Charles lives with his family in Bogotá, Colombia. We spoke via Skype.
I first met Charles McNair about ten years ago when he was teaching a writing workshop here in Atlanta. A native of Alabama, Charles is a storyteller of the highest order who never meets a stranger.
Although he is a prolific writer in his daily life as a freelance writer, editor and consultant on assignment to some of the world’s best known publications and businesses, Charles has only produced two book-length works in the last 30 or so years.
Of course one of those books, his first novel Land O’ Goshen, was a nominee for the Pulitzer Prize for fiction. Not too shabby. His long-awaited second novel, Pickett’s Charge, came out in 2013, a year that marked the 150th anniversary of that bloodiest of Civil War battles, Gettysburg. In terms of production, 2017 signals a “best of” year for Charles, as he’s had not one, but two different book-length works released.

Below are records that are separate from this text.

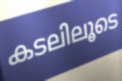
കടലിലൂടെ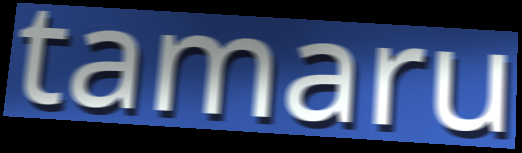
tamaru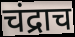
चंद्राच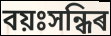
বয়ঃসন্ধিৰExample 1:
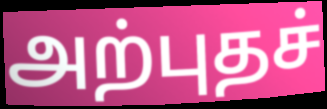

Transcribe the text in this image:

அற்புதச்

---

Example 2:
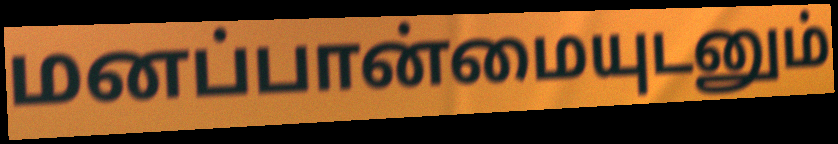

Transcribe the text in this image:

மனப்பான்மையுடனும்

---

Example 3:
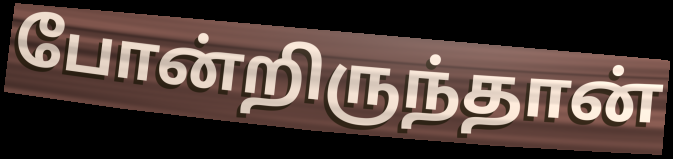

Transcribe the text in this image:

போன்றிருந்தான்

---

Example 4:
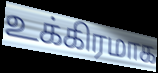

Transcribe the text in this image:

உக்கிரமாக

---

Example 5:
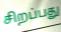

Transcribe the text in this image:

சிறப்பது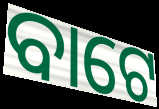
ବାଟେ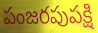
పంజరపుపక్షిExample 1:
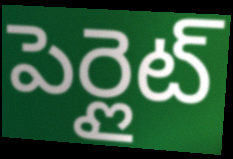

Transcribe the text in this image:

పెర్లైట్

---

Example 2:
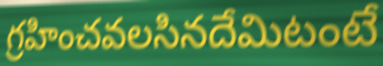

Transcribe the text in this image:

గ్రహించవలసినదేమిటంటే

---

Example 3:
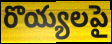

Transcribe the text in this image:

రొయ్యలపై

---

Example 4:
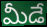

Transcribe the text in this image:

మీడే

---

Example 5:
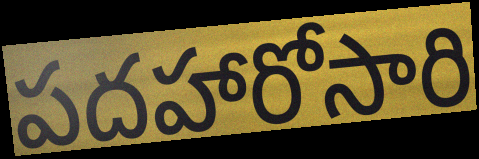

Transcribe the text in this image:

పదహారోసారి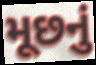
મૂછનું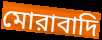
মোরাবাদি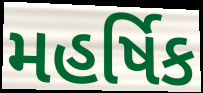
મહર્ષિક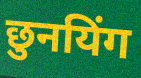
छुनयिंगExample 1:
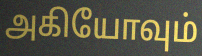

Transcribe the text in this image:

அகியோவும்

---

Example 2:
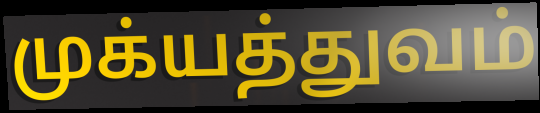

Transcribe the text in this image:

முக்யத்துவம்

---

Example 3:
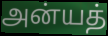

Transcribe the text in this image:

அன்யத்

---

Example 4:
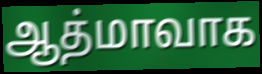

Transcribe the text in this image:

ஆத்மாவாக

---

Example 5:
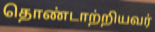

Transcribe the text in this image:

தொண்டாற்றியவர்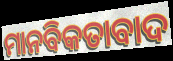
ମାନବିକତାବାଦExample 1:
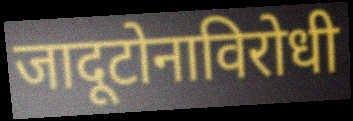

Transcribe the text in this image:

जादूटोनाविरोधी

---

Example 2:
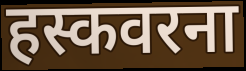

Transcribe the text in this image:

हस्कवरना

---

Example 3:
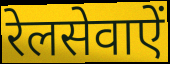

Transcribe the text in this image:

रेलसेवाऐं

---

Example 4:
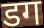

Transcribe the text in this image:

डग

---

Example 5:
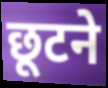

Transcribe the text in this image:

छूटने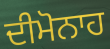
ਦੀਮੋਨਾਹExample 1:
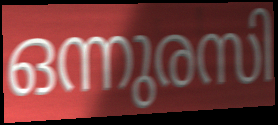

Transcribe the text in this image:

ഒന്നുരസി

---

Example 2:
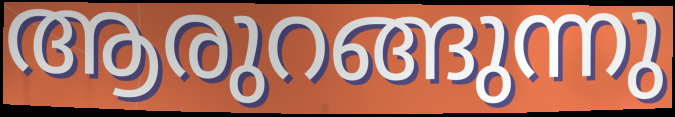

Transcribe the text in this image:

ആരുറങ്ങുന്നു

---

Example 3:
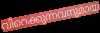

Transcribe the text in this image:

വിറെക്കുന്നവനുമായ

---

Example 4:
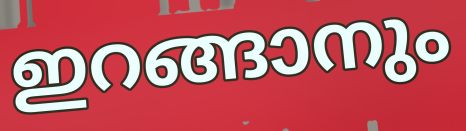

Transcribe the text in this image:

ഇറങ്ങാനും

In September, his biography of Atlanta’s first Jewish mayor, Sam Massell, was published by Mercer University Press. Charles met the 90-year-old Massell while on assignment for an alumni magazine. The two forged a partnership and the resulting book was Play It Again, Sam: The Notable Life of Sam Massell, Atlanta’s First Minority Mayor.
While Charles’s other book-length project has yet to be captured between two cardboard covers, he’s gained new fiction fans with his serialized novel, The Epicureans. Published each week or so on the online publication The Bitter Southerner, The Epicureans is in its final chapters.